# Kde not working.



## SAJM (Feb 3, 2018)

Here is what I have
Dell E4300 Laptop
Freebsd 11.1 RELEASE #0 321309

I followed the kde install from the freebsd manual.

Here is what I got:

WARNING:
New keymap: In /etc/rc.conf replace keymap=uk.iso.kbd by keymap=uk


I did that and the warning ended but lost the £. If I change it back I get the £ back and the same warning  message. At this stage I opted for the £

I also get the following messages:
X server /usr/local/bin/X cannot be executed

and

X server for display :0 cannot be started, session disabled.

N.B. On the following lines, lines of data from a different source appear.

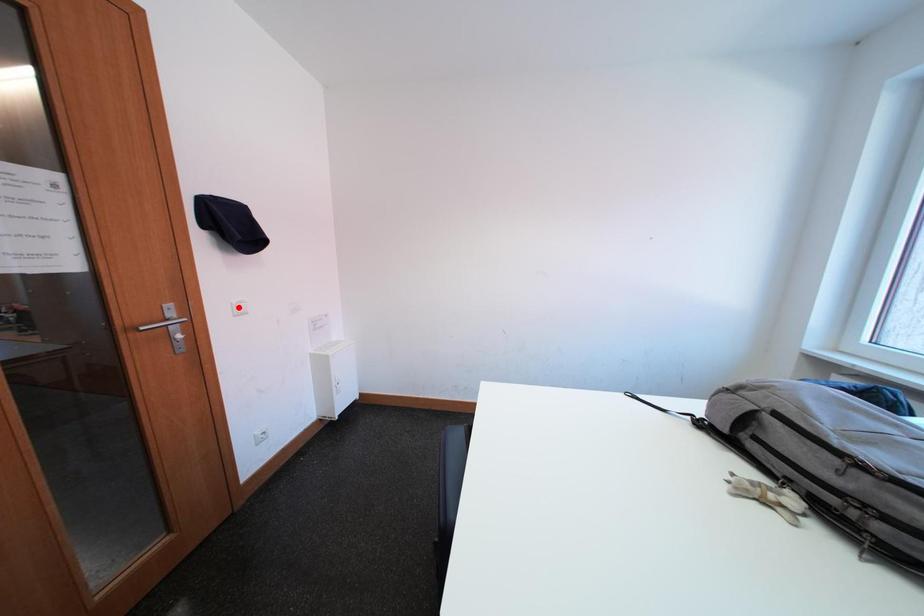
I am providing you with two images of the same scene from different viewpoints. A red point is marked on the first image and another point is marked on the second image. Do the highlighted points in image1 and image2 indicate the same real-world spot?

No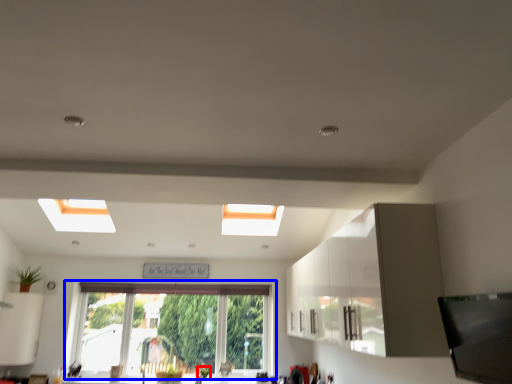
Question: Which object appears farthest to the camera in this image, plant (highlighted by a red box) or window (highlighted by a blue box)?

Choices:
 (A) plant
 (B) window

Answer: (B)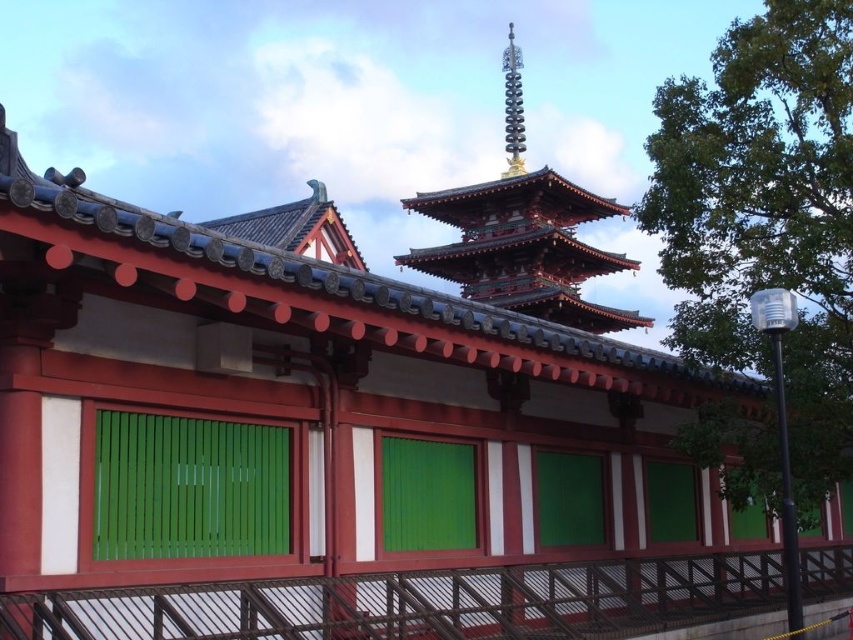
Question: Does green wooden shutter at center appear over green matte shutter at center?

Choices:
 (A) yes
 (B) no

Answer: (A)

Question: Which object appears farthest from the camera in this image?

Choices:
 (A) green wooden slats at center
 (B) metallic spire at upper center

Answer: (B)

Question: Is green wooden slats at center below green matte shutter at center?

Choices:
 (A) no
 (B) yes

Answer: (A)

Question: From the image, what is the correct spatial relationship of green wooden slats at center in relation to metallic spire at upper center?

Choices:
 (A) below
 (B) above

Answer: (A)

Question: Which point appears closest to the camera in this image?

Choices:
 (A) (517, 138)
 (B) (641, 323)
 (C) (550, 545)

Answer: (C)

Question: Among these points, which one is nearest to the camera?

Choices:
 (A) (152, 493)
 (B) (432, 452)
 (C) (561, 269)

Answer: (A)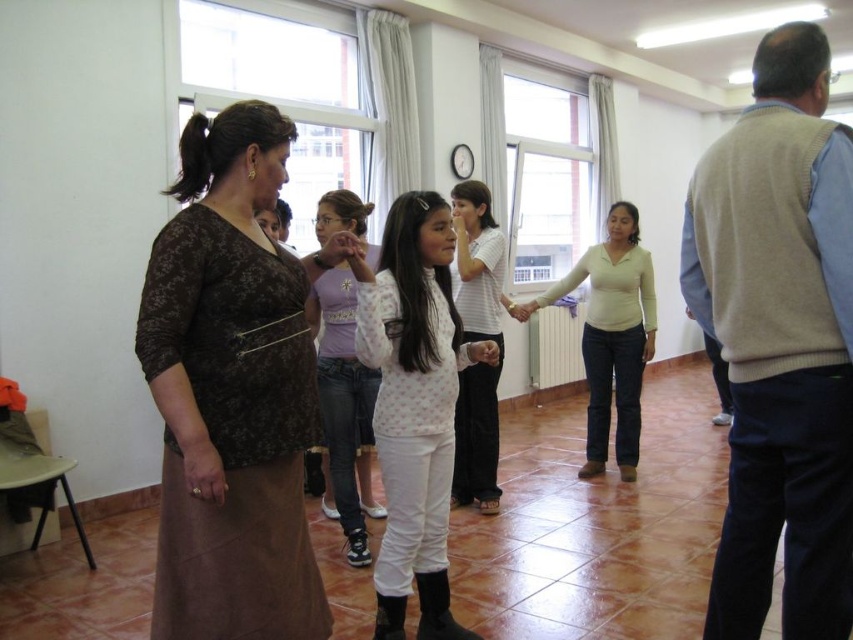
Question: Among these points, which one is farthest from the camera?

Choices:
 (A) (302, 536)
 (B) (312, 282)

Answer: (B)

Question: Is white matte pants at center closer to camera compared to white matte sweater at center?

Choices:
 (A) yes
 (B) no

Answer: (A)

Question: Which of the following is the farthest from the observer?

Choices:
 (A) (757, 429)
 (B) (241, 362)

Answer: (A)

Question: Which of the following is the farthest from the observer?

Choices:
 (A) white matte pants at center
 (B) light purple denim jeans at center

Answer: (B)

Question: Does white matte pants at center appear on the left side of light purple denim jeans at center?

Choices:
 (A) no
 (B) yes

Answer: (A)

Question: Does brown textured skirt at left lie in front of light purple denim jeans at center?

Choices:
 (A) no
 (B) yes

Answer: (B)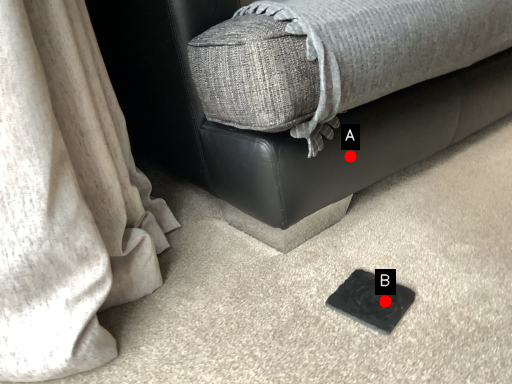
Question: Two points are circled on the image, labeled by A and B beside each circle. Which of the following is the farthest from the observer?

Choices:
 (A) A is further
 (B) B is further

Answer: (A)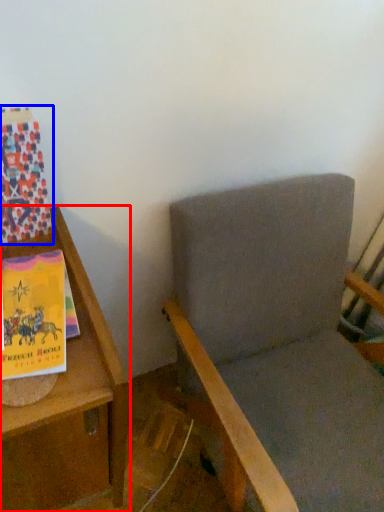
Question: Which object appears closest to the camera in this image, furniture (highlighted by a red box) or paperback book (highlighted by a blue box)?

Choices:
 (A) furniture
 (B) paperback book

Answer: (A)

If I try and run startx I get: Command not found


----------



## Deleted member 9563 (Feb 3, 2018)

The correct command would be `startkde` unless you've set otherwise. Also remember that you need the following in your /etc/rc.conf.

```
hald_enable="YES"
dbus_enable="YES"
kdm4_enable="YES"
```

If you're using kdm then it should start automatically.


----------



## SAJM (Feb 3, 2018)

All 3 entries you listed were already in rc. config. 

When I ran startkde I got:
$DISPLAY is not set or cannot connect to the X server. 

I'm guessing the display configuration at present is just set up for a simple text screen and the full VGA driver specific to this laptop is not installed.


----------



## SAJM (Feb 5, 2018)

Ive been reading up on this and it seems to me that 

"The intel driver is part of the default options for x11/xorg. Actually, the default options of x11-drivers/xorg-drivers. Either way, it is installed by default"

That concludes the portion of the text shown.